After Tuesday's initial round, Iranian Deputy Foreign Minister Abbas Araqchi suggested Tehran was prepared to address long-standing calls for the U.N. nuclear watchdog to have wider and more intrusive inspection powers.

Araqchi met the head of the U.S. delegation, Undersecretary of State Wendy Sherman, on Tuesday, the third bilateral contact between the two nations since Rouhani's election in June. They followed a telephone call between Rouhani and President Barack Obama last month, the highest level U.S.-Iranian contact since Iran's Islamic Revolution in 1979.

Washington cut off diplomatic ties with Tehran in 1980.

The sequencing of any concessions by Iran and any sanctions relief by the West could prove a stumbling block en route to a landmark, verifiable deal.
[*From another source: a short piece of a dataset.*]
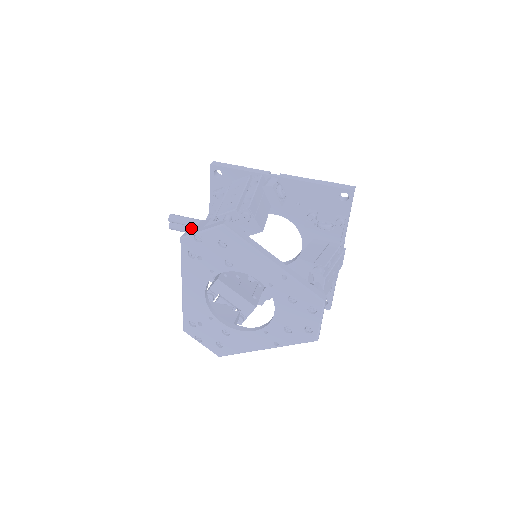
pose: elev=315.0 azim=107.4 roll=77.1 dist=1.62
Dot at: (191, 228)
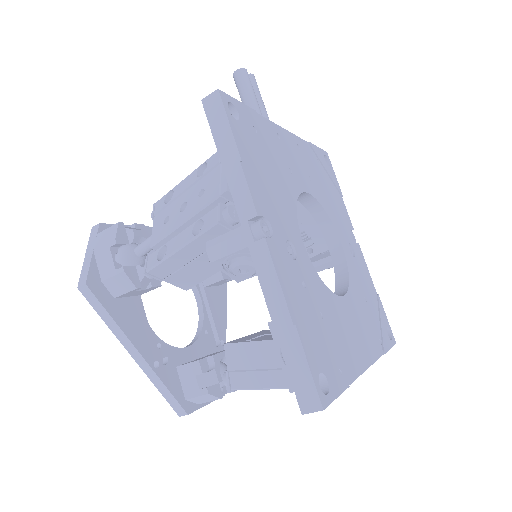
Dot at: occluded
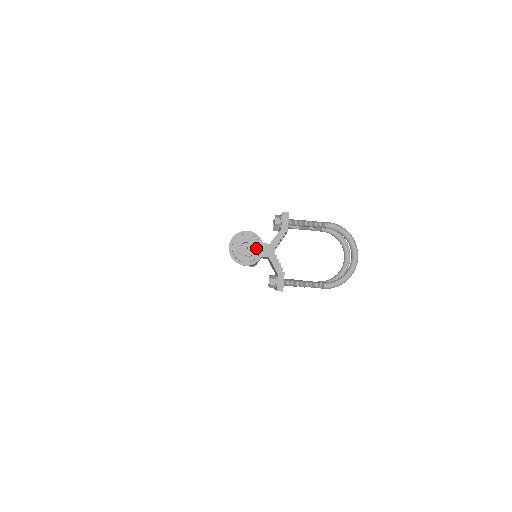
Western officials have repeatedly said that Iran must suspend enriching uranium to 20 percent fissile purity, their main worry, before sanctions are eased.

Rouhani's election opened the door to serious negotiations with the six powers, Western envoys say.
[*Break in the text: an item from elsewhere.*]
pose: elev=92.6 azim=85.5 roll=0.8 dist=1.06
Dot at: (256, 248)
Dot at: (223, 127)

Britain said it hoped this week's talks would lead to "concrete" results but that Iran must take the initiative. "Iran will need to take the necessary first steps on its programme and we are ready to take proportionate steps in return," Foreign Secretary William Hague said.

Russia warned against undue optimism. "The result is better than in Almaty (talks held in April) but does not guarantee further progress," Sergey Ryabkov, Russia's deputy foreign minister and Iran negotiator, told Interfax. "There could have been better cooperation."

Complete halt to enrichment out of question 

Western diplomats were hesitant to divulge specifics about the negotiations due to sensitivities involved - both in Tehran, where conservative hardliners are sceptical about striking deals that could curtail the nuclear programme, and in Washington, where hawks are reluctant to support swift sanctions relief.

In a sign of U.S. congressional skepticism, Senator Marco Rubio, seen as a potential 2016 Republican presidential nominee, introduced a non-binding resolution in the U.S. Senate arguing that current sanctions on Iran must be kept and more added until Tehran "completely" abandons its suspected nuclear arms program.

Israel on Wednesday also urged Western powers not to give up economic sanctions on Iran until Tehran proves it is dismantling its nuclear program. "Iran should be tested by its actions, not its proposals," a senior Israeli official said on condition of anonymity in a message sent from Netanyahu's office.

But Iran, diplomats said, has made much more concrete proposals than in the past, when ideological lectures and obfuscations were the norm, to the point that Iranian negotiators were worried about details being aired in public before they had had a chance to sell them back in Tehran.

Diplomats said other proposals Iranian envoys had made regarding eventual "confidence-building" steps included halting 20 percent enrichment and possibly converting at least some of existing 20 percent stockpiles - material that alarms the powers as it is only a short technical step away from weapons-grade - to uranium oxide suitable for processing into reactor fuel.

Iran has made clear for years that it does not intend to renounce uranium enrichment, despite U.N. Security Council demands that it do so.

Diplomats say the United States and its European allies have resigned themselves to the fact that Tehran will have to be allowed to maintain some enrichment capabilities, though the scale of its enrichment work will likely be the subject of heated negotiations in the coming months.

Western diplomats say that conceding to demands for zero Iranian enrichment from U.S. and Israeli hawks would undermine Rouhani's authority at home by exposing him to accusations of a sell-out from conservative hardliners in the clerical and security elite.

Most Iranians of whatever political persuasion equate the quest for nuclear energy with national sovereignty, modernisation and a standing equal to the Western world.